How about using technology to allow millions of us to move beyond car ownership? You won't hear large automobile companies talk about it, but information technology gives society the greatest chance in decades to rethink transportation. Instead of cars equipped with medical sensors, I would like to see fewer cars and more room for bike paths. A little exercise will make our hearts stronger.

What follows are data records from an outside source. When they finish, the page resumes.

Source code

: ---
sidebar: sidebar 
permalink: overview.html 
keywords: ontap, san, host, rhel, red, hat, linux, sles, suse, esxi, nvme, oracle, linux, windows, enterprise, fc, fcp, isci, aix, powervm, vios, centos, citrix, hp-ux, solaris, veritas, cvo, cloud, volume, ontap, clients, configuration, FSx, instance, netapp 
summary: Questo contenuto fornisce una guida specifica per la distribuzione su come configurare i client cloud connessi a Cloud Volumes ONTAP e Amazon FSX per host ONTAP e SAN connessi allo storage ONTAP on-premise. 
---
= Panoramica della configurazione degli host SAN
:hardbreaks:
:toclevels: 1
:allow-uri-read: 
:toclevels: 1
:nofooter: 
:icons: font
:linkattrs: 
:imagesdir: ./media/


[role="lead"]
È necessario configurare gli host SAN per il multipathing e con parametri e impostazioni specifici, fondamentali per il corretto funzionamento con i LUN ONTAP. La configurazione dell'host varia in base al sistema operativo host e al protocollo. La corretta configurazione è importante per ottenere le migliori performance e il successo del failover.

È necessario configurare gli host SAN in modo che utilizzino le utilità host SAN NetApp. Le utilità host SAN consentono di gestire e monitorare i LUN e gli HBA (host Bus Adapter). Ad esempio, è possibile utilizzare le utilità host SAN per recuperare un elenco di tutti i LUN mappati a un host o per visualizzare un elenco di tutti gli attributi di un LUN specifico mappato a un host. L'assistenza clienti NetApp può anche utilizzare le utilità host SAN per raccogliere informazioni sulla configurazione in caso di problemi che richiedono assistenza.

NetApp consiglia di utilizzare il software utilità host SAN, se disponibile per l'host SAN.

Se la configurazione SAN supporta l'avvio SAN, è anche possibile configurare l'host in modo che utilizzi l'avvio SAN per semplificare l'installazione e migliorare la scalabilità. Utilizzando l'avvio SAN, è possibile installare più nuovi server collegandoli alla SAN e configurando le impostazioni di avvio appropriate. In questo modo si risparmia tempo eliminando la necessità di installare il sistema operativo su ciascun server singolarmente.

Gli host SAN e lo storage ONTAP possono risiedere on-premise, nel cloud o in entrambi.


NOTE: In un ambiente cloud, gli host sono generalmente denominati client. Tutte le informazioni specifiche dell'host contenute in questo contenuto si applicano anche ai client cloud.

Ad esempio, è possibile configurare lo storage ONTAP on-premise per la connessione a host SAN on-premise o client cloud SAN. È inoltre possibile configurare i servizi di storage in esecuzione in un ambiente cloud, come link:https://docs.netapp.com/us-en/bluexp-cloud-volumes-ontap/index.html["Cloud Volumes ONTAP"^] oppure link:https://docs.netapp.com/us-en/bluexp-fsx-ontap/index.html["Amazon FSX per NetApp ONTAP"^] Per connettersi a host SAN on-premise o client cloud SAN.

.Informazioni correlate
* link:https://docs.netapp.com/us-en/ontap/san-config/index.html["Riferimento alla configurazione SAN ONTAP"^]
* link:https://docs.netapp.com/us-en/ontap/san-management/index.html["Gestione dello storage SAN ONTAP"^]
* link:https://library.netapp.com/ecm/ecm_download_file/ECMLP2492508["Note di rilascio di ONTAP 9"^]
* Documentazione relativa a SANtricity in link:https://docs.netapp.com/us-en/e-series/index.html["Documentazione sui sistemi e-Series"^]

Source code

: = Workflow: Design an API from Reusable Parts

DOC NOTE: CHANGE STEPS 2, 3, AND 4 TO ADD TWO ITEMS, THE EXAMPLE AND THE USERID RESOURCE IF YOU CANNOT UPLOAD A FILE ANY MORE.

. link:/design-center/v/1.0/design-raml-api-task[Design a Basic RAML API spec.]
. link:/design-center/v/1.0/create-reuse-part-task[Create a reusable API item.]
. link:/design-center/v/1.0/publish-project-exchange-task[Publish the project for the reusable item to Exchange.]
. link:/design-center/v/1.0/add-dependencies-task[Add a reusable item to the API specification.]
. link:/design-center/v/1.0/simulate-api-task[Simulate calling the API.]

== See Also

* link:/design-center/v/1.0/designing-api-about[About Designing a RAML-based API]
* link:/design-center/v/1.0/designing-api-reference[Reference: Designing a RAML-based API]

In America, nearly all of us has a personal automobile, available at our doorstep at all times. This is immensely convenient. It provides access to work and opportunity. But it brings familiar problems: billions of dollars sent each year to the Middle East, growing carbon dioxide emissions, traffic, noise pollution, and paving over of green space. Only a quarter of us can get to work using public transportation in 90 minutes or less. About 50 percent of urban land is dedicated to transportation. In Denver, where I live, the average car has 1.1 occupants. When I see someone driving with nothing but a hat on the passenger seat, I feel as though I am looking backward in time at an early steam engine or some other immensely inefficient contraption.